_Task directions_
Rewrite the listing below with "parked car" changed to "parked sedan" and everything else left as it is, omitting the pictures from your answer.
═════ Provided material
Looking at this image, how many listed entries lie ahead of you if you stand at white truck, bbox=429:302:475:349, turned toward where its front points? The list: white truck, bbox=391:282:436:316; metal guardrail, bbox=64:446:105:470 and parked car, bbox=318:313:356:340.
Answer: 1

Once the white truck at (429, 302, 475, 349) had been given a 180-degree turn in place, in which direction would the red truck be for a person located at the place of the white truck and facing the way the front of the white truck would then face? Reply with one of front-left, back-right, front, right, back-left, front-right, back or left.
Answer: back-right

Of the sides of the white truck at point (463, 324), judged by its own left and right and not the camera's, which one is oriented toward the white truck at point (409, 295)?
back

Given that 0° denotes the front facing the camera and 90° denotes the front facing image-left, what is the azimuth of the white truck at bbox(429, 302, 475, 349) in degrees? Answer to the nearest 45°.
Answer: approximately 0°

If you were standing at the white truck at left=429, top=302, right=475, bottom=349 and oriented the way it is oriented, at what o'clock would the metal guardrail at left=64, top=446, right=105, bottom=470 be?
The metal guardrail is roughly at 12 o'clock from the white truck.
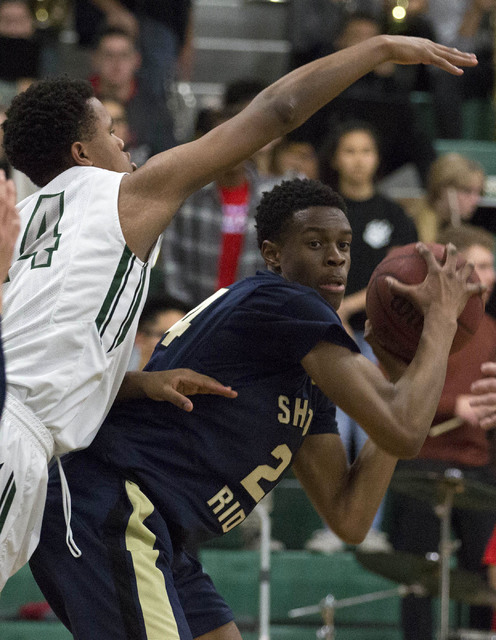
══════════
_Answer section_
Looking at this image, how many listed entries lie ahead of you if you stand at white truck, bbox=429:302:475:349, turned toward where its front points? The list: white truck, bbox=391:282:436:316; metal guardrail, bbox=64:446:105:470 and parked sedan, bbox=318:313:356:340.
Answer: 1

Once the white truck at (429, 302, 475, 349) had been given a 180-degree turn in place, in which direction would the red truck be for a person located at the place of the white truck and facing the way the front of the white truck would then face? Reply with one of front-left, back-right, front, right, back-left, front-right, back or left.
Answer: back-right

Of the sides of the white truck at point (463, 324), judged by its own left and right and not the camera's, which one is oriented toward the white truck at point (409, 295)?
back

Given that 0° denotes the front facing the camera and 90° denotes the front facing image-left, what is the azimuth of the white truck at bbox(429, 302, 475, 349) in degrees? Answer to the nearest 45°.
Answer: approximately 0°

If you were standing at the white truck at left=429, top=302, right=475, bottom=349 and oriented the way it is oriented, at what o'clock would the metal guardrail at left=64, top=446, right=105, bottom=470 be?
The metal guardrail is roughly at 12 o'clock from the white truck.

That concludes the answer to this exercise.